Extrait du texte:
Toutes les structures Koglwéogo ne doivent pas être logées à la même enseigne

L’Etat semble d’autant impuissant face à ces structures d’autodéfense qu’il n’a pas d’alternative aux Koglwéogo. Or, ce qui préoccupe les populations, surtout celles des zones rurales, c’est que l’Etat apporte des réponses concrètes à leurs problèmes de sécurité. Certes, les Koglwéogo, et il faut relativiser les choses, ont posé par endroits, des actes attentatoires à la dignité humaine et à certains principes de l’Etat de droit. Mais il faut reconnaître que certains ont réussi le tour de force de sécuriser bien de nos localités. De tout ce qui précède, l’on peut avoir envie, face au phénomène des structures d’autodéfense et suite aux mesures que l’Etat vient de prendre à leur encontre, de se poser la question majeure suivante : ne faudrait-il pas des assises nationales sur les Koglwéogo ? Cette question s’impose  et elle ne peut trouver de réponse acceptable que dans le cadre d’une réflexion à l’échelle de la Nation. Car les Koglwéogo sont une force sociale qui, repensée comme il faut, peut véritablement contribuer, aux côtés de l’Etat, à faire reculer l’insécurité surtout dans nos campagnes. Aujourd’hui, malheureusement, lorsque l’on observe les choses, l’on peut avoir l’impression que la question n’est pas cruciale pour l’ensemble de la Nation. A défaut de soumettre le problème à la cogitation de la Nation pour trouver des solutions idoines, l’on peut à tout le moins résoudre le problème dans le cadre de la réglementation qui régit la création des associations d’utilité publique. De ce fait, les Koglwéogo qui tiennent à exercer légalement, sauront à quoi s’en tenir en termes de critères à remplir pour être acceptés par la République. Toutefois, toutes les structures Koglwéogo ne doivent pas être logées à la même enseigne. Car, autant il y a des Koglwéogo qui font dans l’abus, autant il y en a qui s’illustrent dans les bonnes manières.

« Le Pays » 


Comments
  • Face à la recudescence du banditisme, l’Etat avait initié ce qu’on appelait “opération coup de poing”.
    Nous savons tous ce que cela à donné des exécutions estra-judiciaires, des tortures, et traitemenants dégradants. Et ce sont ces mêmes méthodes qu les kolgwégo utilisent; de ce fait on peut dire aisément sans se tromper que les kolgwégo n’appliquent que ce qu’ils ont vu.
    Quand des détenus meurent dans les violons de la Gendarmerie ou de la Police, ça s’appelle ‘bavure”, et quand les kolgwégo les kolgwégo trucide un criminel recalcitrant, c’est une violation des droits de l’homme.
    Tout est hyppocrisie, tous ceux qui partent mal des kolgwégo ne sont certainement pas logés à même enseigne que la population rurale.
    J’adère à l’idée de la conférence nationale, pas seulement sur les kolgwégo, mais une conférence oû tous les problèmes de ce pays srront débattus sans tabou, afin que des solutions soient trouvées pour repartire sur de nouvelles bases, c’est important que les discours populistes à tonalité contradictoire.

    16 juin 2016
  • L’Institut des Sciences des Sociétés (INSS/CNRST) a initié un projet de recherche sur le phénomène des groupes d’autodéfense. Il s’agit d’une recherche holistique qui va permettre la localisation sur le territoire des différents groupes avec leur mode d’expansion, leur mode opératoire en relation avec l’environnement sécuritaire et le fond culturel des communautés. Comprendre l’ensemble de ces aspects permettra de cibler et d’adapter les stratégies de réponse.

Données fournies:

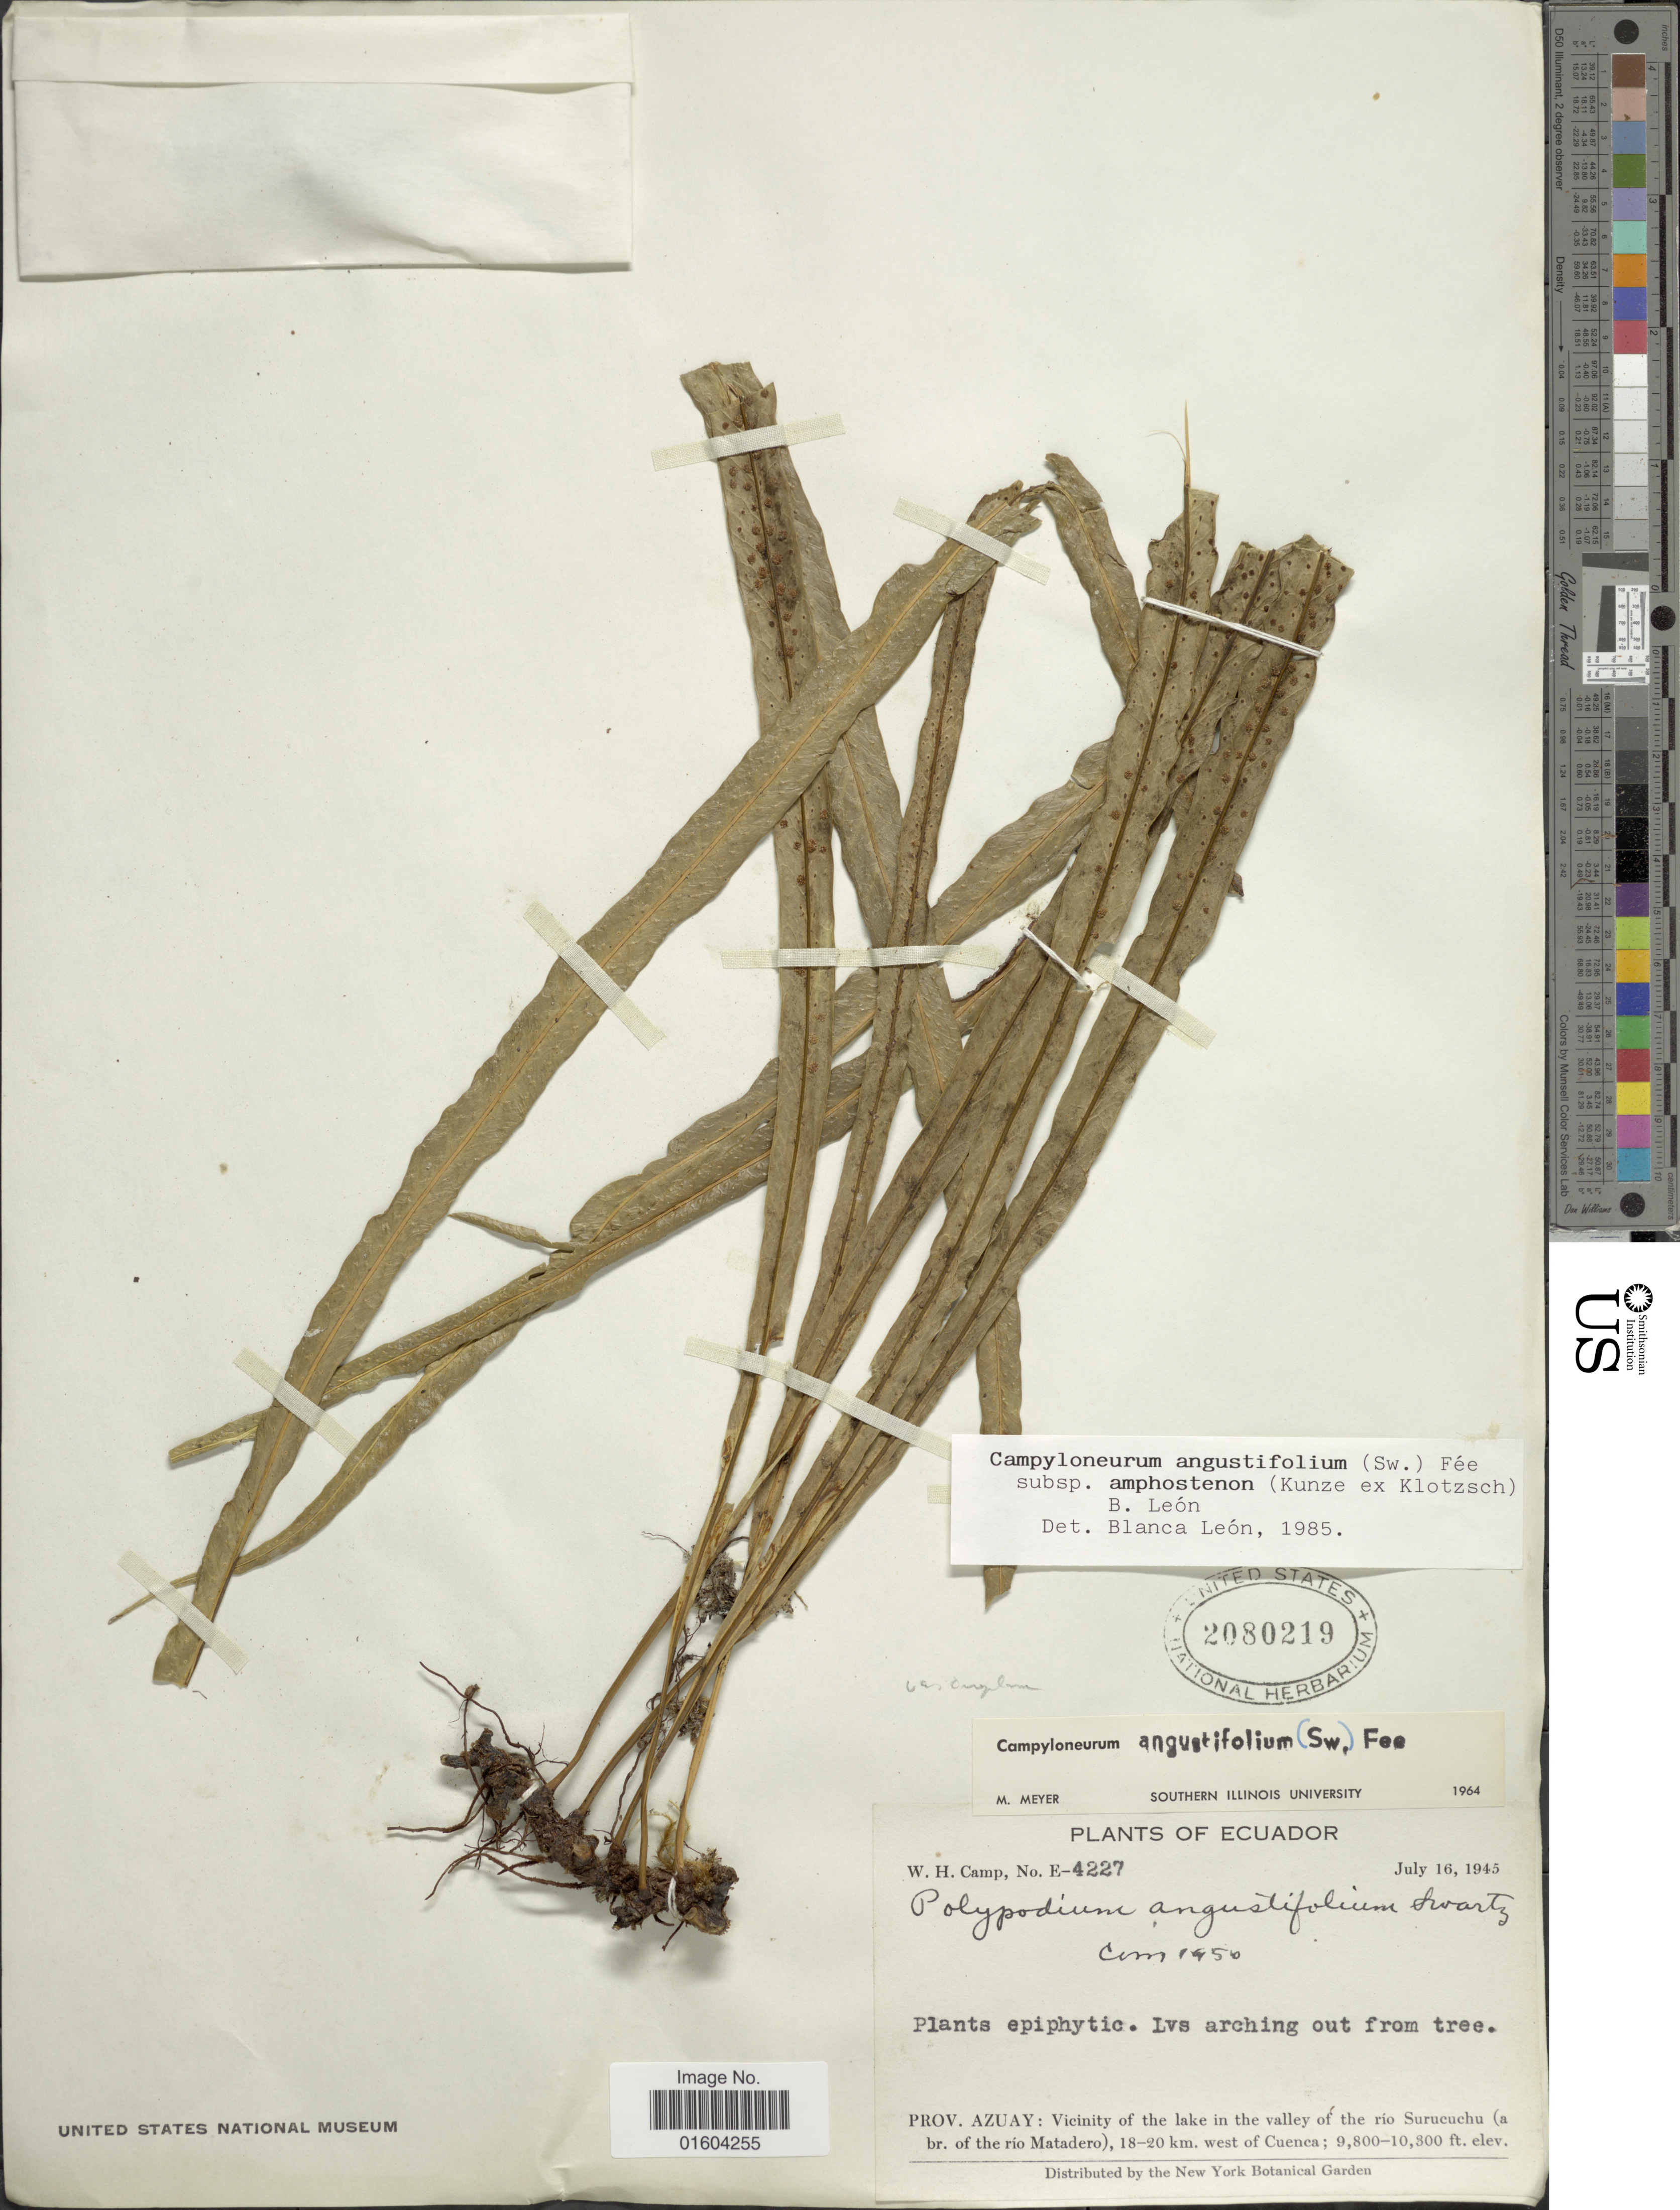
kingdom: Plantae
...
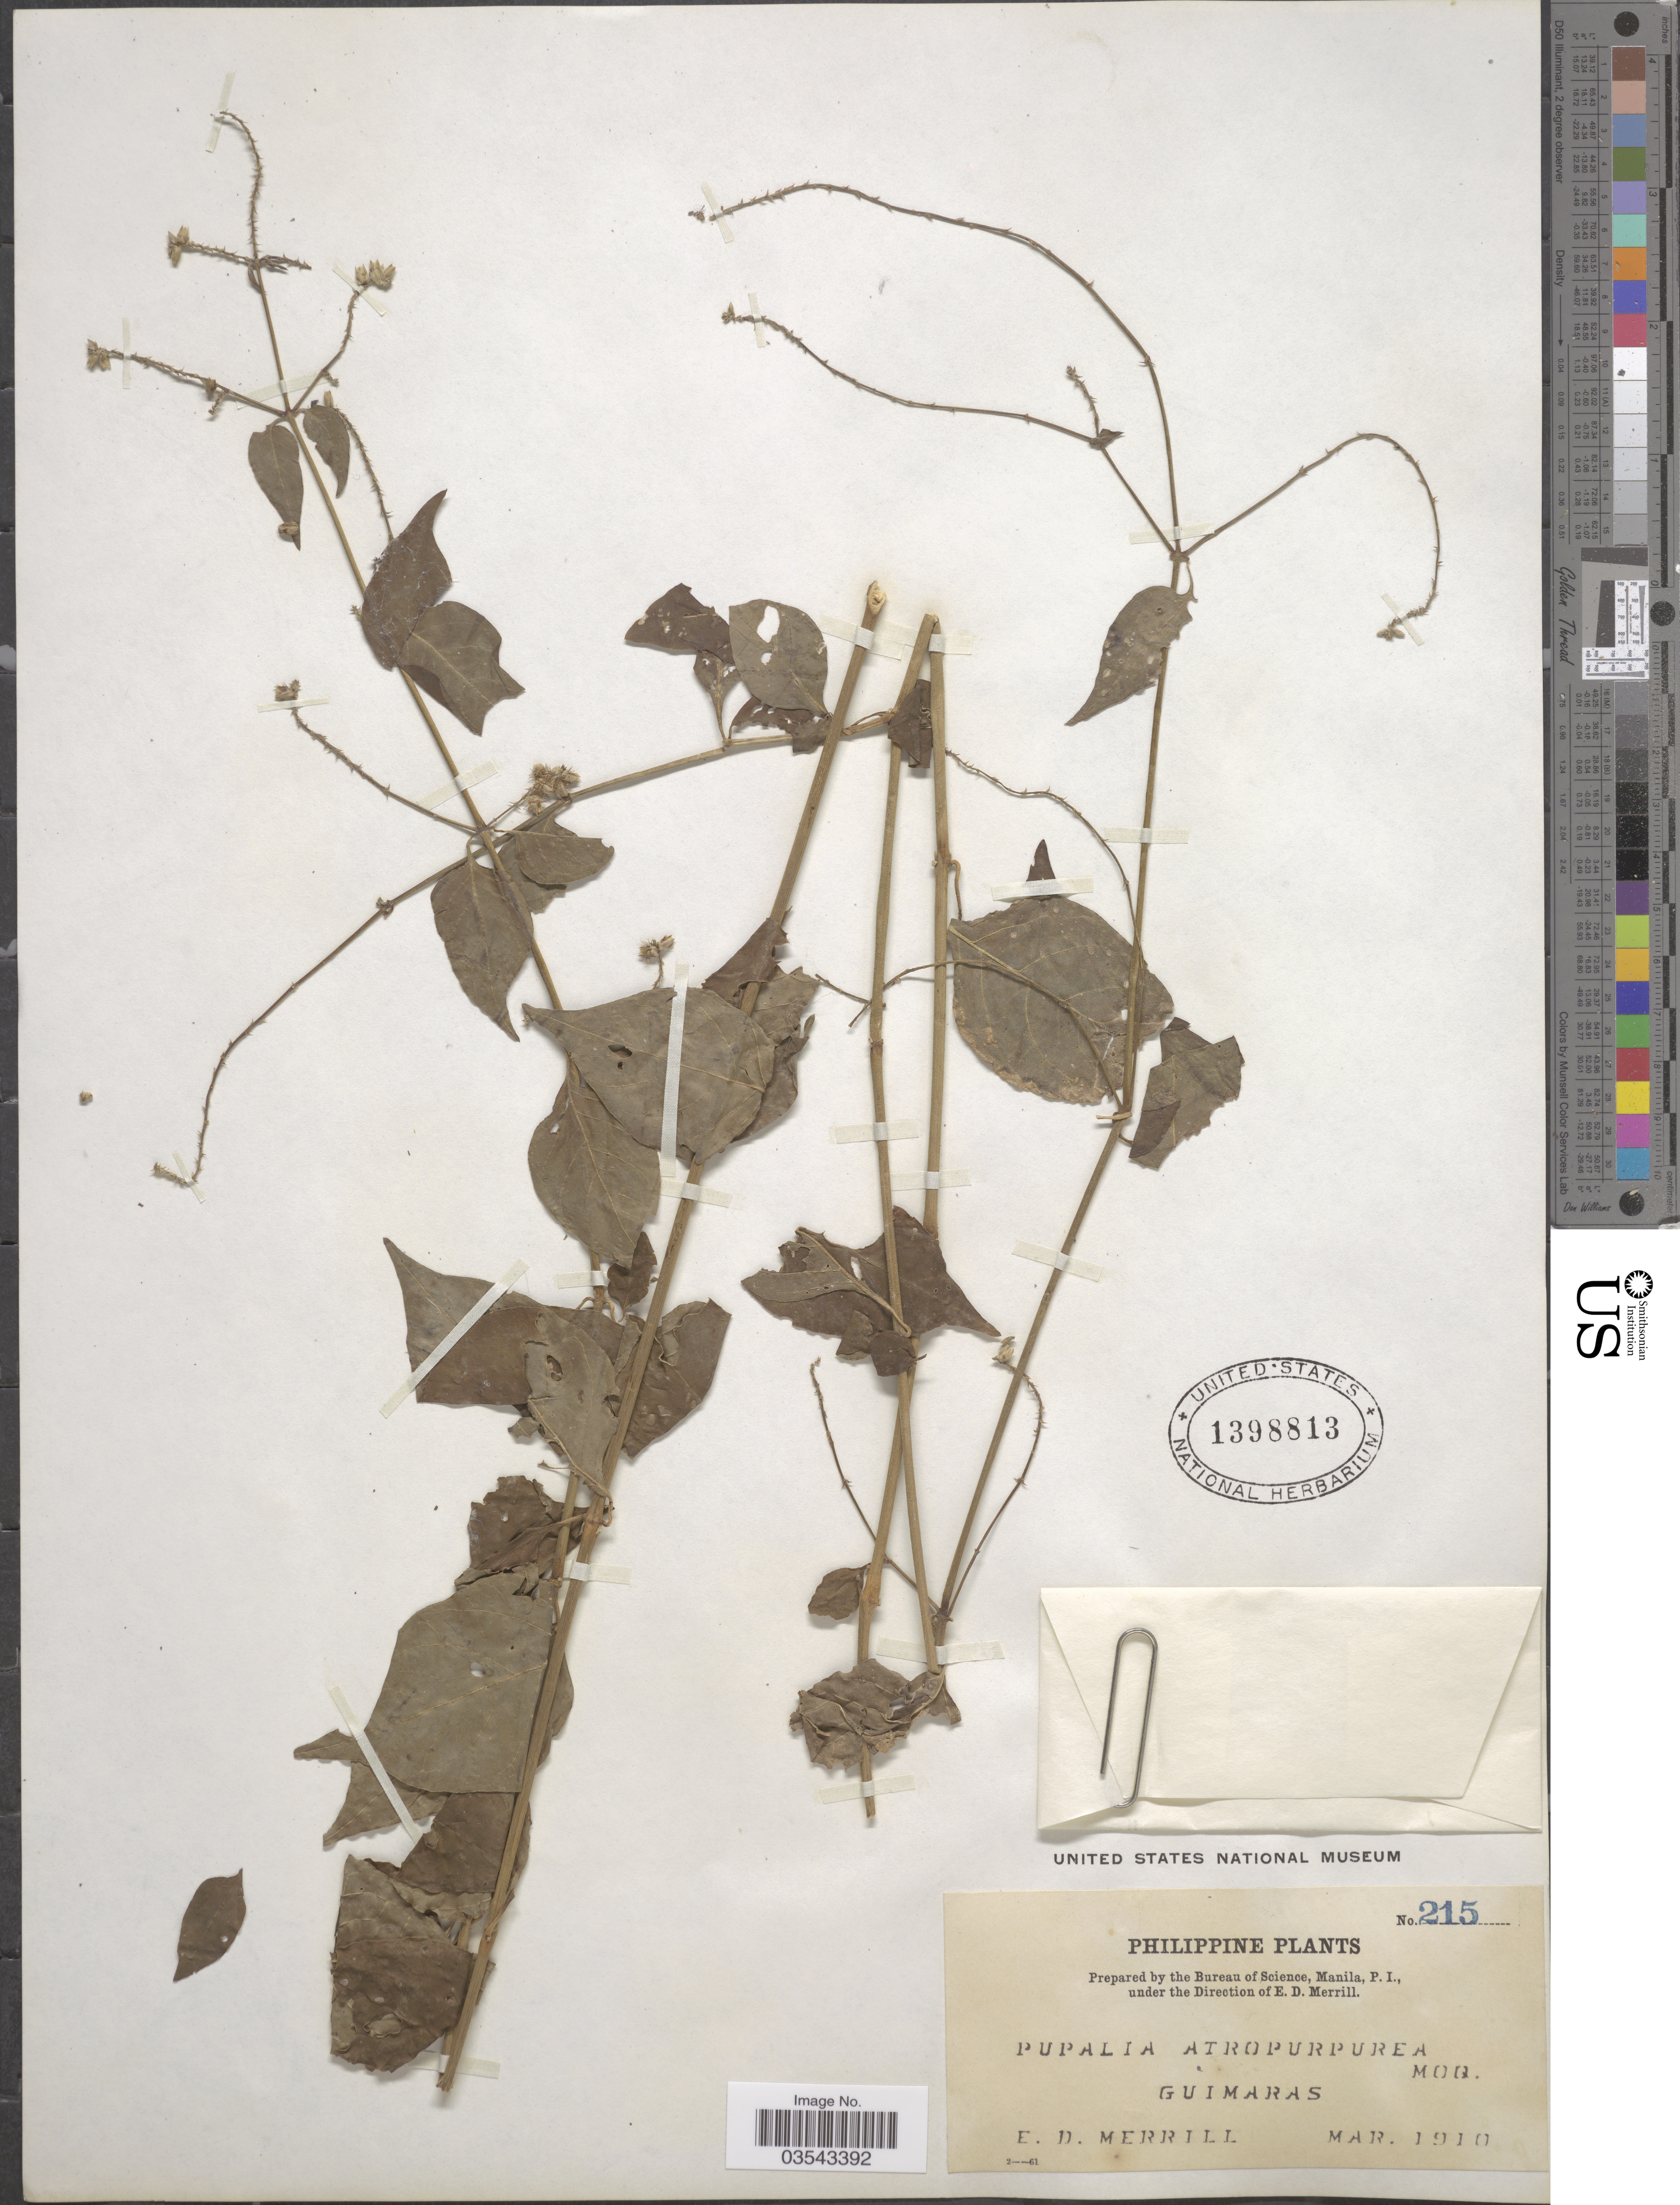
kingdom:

Exercices:
a – Recopiez le passage du texte sur les Koglwéogo qui va de « J’adère à l’idée » jusqu'à « à tonalité contradictoire. », en changeant « tabou » en « exception ».
b – D'après le texte sur les Koglwéogo, dans quel cadre peut-on, à tout le moins, résoudre le problème si on ne le soumet pas à la cogitation de la Nation ?

Corrigés:
a –
J’adère à l’idée de la conférence nationale, pas seulement sur les kolgwégo, mais une conférence oû tous les problèmes de ce pays srront débattus sans exception, afin que des solutions soient trouvées pour repartire sur de nouvelles bases, c’est important que les discours populistes à tonalité contradictoire.

b – Dans le cadre de la réglementation qui régit la création des associations d'utilité publique.